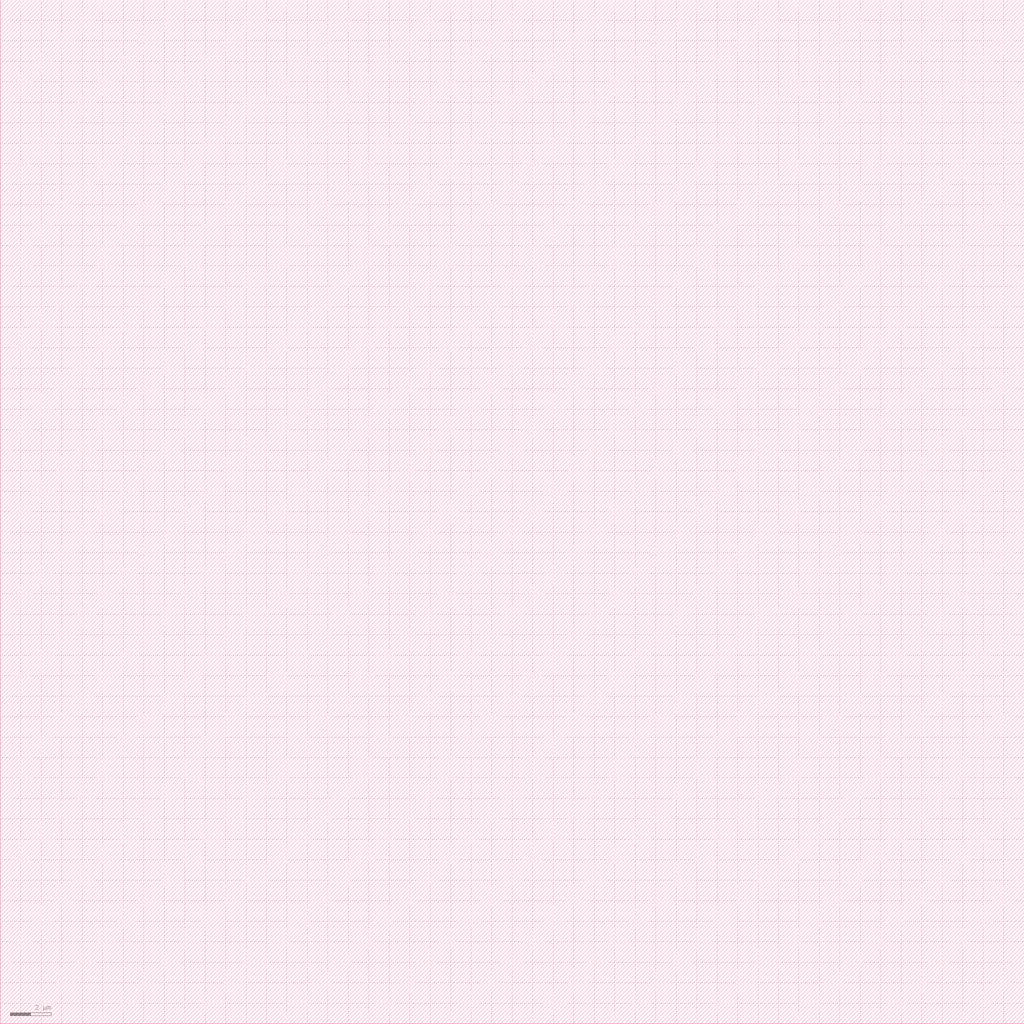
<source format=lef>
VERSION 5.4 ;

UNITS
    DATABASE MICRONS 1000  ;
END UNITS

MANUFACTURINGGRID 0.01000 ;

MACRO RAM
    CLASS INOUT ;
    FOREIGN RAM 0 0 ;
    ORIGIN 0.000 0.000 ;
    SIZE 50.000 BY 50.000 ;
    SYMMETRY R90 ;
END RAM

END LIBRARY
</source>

- - -

Task prompt: Please give back only the lines starting with the one that contains "FOREIGN RAM 0 0 ;" and ending with the last line of the listing, retyped exactly.

Your response:
    FOREIGN RAM 0 0 ;
    ORIGIN 0.000 0.000 ;
    SIZE 50.000 BY 50.000 ;
    SYMMETRY R90 ;
END RAM

END LIBRARY
</source>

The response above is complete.